Re: Surrogate Keys: an Implementation Issue
Date: Mon, 24 Jul 2006 18:38:41 GMT
Message-ID: <Rs8xg.72439$Lm5.35322_at_newssvr12.news.prodigy.com>
"Bob Badour" <bbadour_at_pei.sympatico.ca> wrote in message
news:XQ5xg.14298$pu3.333248_at_ursa-nb00s0.nbnet.nb.ca...
> Brian Selzer wrote:
>
>> "Bernard Peek" <bap_at_shrdlu.com> wrote in message
>> news:xn0ep1e3sn11oo000_at_news.individual.net...
>>
>>>In comp.databases.theory Paul Mansour wrote:
>>>
>>>>The second is perhaps more profound. Consider a rollback database, or
>>>>a database that must provide a complete audit trail of every change.
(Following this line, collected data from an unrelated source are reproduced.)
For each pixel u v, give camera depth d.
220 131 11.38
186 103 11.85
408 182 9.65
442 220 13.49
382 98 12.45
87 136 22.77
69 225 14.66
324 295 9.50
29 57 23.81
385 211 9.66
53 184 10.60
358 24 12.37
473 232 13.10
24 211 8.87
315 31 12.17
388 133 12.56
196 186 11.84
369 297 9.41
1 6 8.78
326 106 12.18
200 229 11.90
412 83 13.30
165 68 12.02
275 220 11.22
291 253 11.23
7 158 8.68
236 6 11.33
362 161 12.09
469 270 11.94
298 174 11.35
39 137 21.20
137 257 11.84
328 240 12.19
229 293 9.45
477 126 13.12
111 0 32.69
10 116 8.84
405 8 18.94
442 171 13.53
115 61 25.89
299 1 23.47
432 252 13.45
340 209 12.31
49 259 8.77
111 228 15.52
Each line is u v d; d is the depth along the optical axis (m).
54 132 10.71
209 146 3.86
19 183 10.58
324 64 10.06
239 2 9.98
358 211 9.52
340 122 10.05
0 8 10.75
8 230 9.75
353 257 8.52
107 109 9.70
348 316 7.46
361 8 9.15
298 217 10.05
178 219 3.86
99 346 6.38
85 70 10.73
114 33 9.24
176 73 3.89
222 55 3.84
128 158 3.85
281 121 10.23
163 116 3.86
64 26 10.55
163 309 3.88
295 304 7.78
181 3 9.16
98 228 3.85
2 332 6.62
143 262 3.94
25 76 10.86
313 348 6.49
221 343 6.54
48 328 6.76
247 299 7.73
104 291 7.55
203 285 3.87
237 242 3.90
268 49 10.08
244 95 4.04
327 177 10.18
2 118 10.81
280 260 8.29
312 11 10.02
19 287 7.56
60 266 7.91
>>>>For example, the database must provide the answer to "who changed
>>>>this SS number from X to Y, and when did they change it? As far as I
>>>>can tell, if there is no way to answer this without an immutable
>>>>identifier. ( I suppose you could design the DB to handle specific
>>>>cases, but I'm interested in DBMS with native rollback and audit
>>>>trail support.)
>>>
>>>If what you think of as the key is mutable it's not a natural key.
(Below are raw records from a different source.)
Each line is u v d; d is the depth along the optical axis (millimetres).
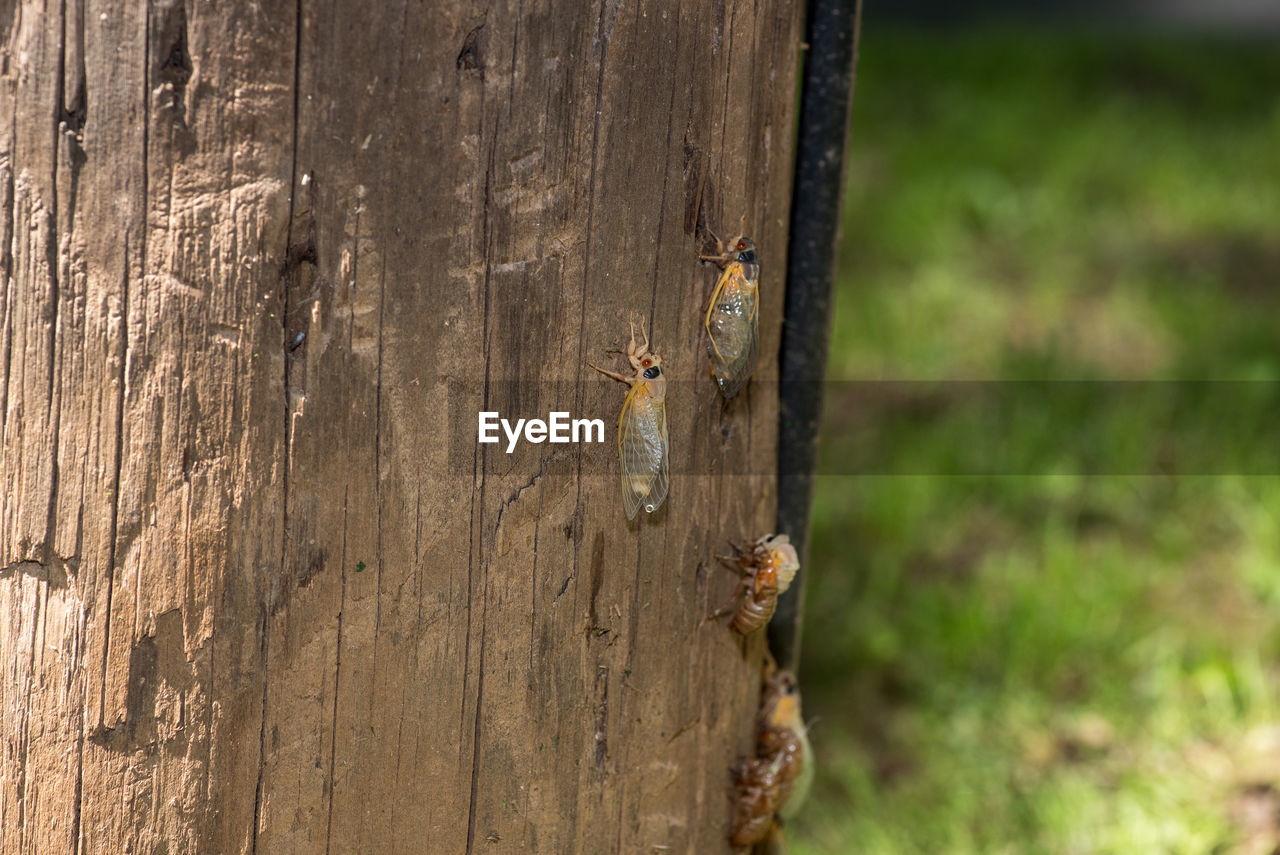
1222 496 1726
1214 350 2121
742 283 917
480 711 907
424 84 869
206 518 878
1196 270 2486
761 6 911
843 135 974
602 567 914
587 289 896
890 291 2449
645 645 928
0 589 880
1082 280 2482
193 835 891
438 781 907
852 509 1801
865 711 1408
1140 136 3170
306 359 876
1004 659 1436
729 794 972
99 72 858
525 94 877
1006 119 3273
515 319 889
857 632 1530
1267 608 1514
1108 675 1393
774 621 1010
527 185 882
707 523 938
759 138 923
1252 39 4305
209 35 858
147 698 884
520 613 905
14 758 886
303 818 897
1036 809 1201
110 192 863
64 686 883
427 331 881
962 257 2604
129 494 876
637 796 938
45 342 869
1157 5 5191
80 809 888
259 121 863
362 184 870
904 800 1249
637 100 891
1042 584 1545
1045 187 2838
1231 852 1159
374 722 898
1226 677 1342
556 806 923
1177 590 1563
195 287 868
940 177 2916
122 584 879
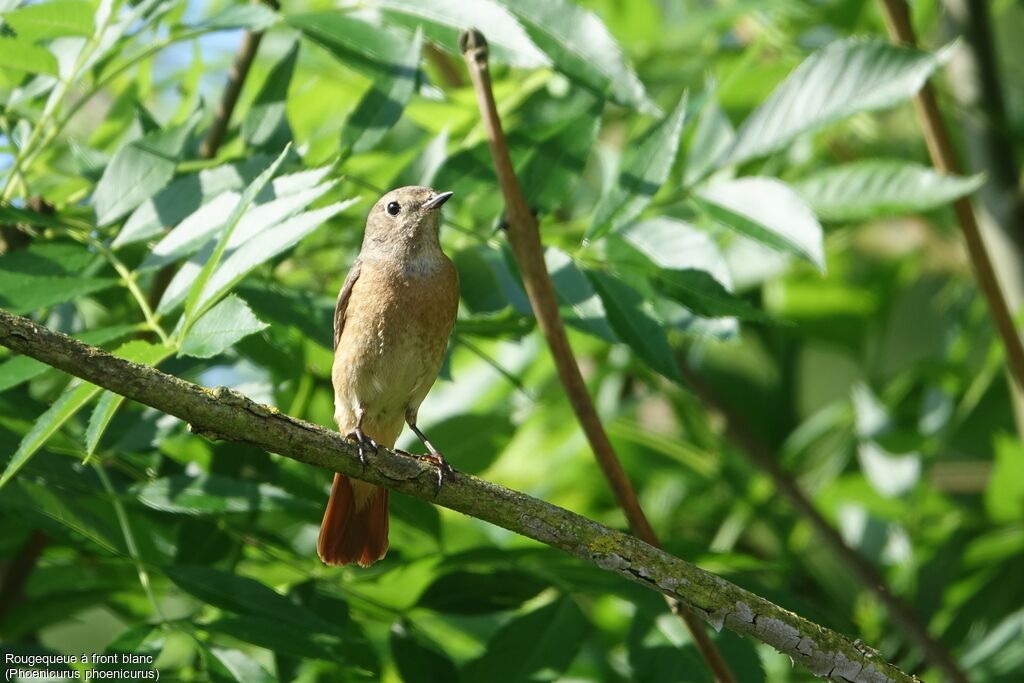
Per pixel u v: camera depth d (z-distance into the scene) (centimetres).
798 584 1355
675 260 926
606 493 1438
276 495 895
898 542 1330
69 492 920
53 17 877
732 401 1496
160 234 964
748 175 1260
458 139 1159
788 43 1377
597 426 885
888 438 1313
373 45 956
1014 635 1191
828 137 1384
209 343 668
>>>Natural keys aren't mutable, at all, ever.
>>
>> Untrue! Natural keys are often mutable--especially compound keys.
>>
>>
>>>The problem here is that there isn't a usable natural key for
>>>identifying people. So all that's left are surrogates of varying
>>>quality. The SSN is a surrogate that works most of the time. If you
>>>assign someone a payroll number and tell tham that thay won't get paid
>>>unless they can quote it then you have a close to immutable key. But
>>>it's still a surrogate.
>>>
>>>I think the original post was part correct. Use a natural key when you
>>>have one. I'd just add to that, don't use a surrogate unless there is a
>>>compelling reason for it. Efficiency is unlikely to be a compelling
>>>argument in most cases.
>>
>> There is always a compelling reason to use surrogates: natural keys can
>> change. This makes it difficult--if not impossible--to detect changes to
>> rows. For example, Bob is preparing to update a row--that is, he has
>> read the row and is in the process of keying in a change. During that
>> time, another process updated several rows in the same table. Unless the
>> key is immutable, when Bob issues the update, there's no guarantee that
>> the row he's updating is the same one that was read out.
>
> So? Bob issues an update statement to change some attribute identified by
> a logical identifier. As long as the data Bob is entering is correct, why
> should he care what happens to any other attributes?
>
He may be overwriting a change made by another user.
>
> This problem is magnified
>> if there are rows related via a foreign key constraint because it's
>> possible for the referenced row to appear unchanged. So you're left with
>> either maintaining an exclusive lock on the row until Bob returns from
>> the golf outing, or adding additional columns and code in order to
>> determine with certainty whether or not a change occurred between the
>> time that a row was read and the time of the update.
>
> Or you can just write better applications that don't update anything that
> didn't change. By introducing some 'under-the-covers' identifying
> attribute, you create a risk that Bob will change some data identified by
> a familiar logical identifier and some other process in the meantime will
> associate that identifier with a different surrogate. Your application
> will then record the updates against the wrong logical identifier.
>
The Relational Model doesn't take into account duration, so the value of a
database at the time of a read is not necessarily the same as that at the
time of a write, nor is the meaning of a key with a specific atomic value at
the time of a read necessarily the same as the meaning of a key with the
same atomic value at the time of a write. Surrogates provide the continuity
across database states that the Relational Model lacks.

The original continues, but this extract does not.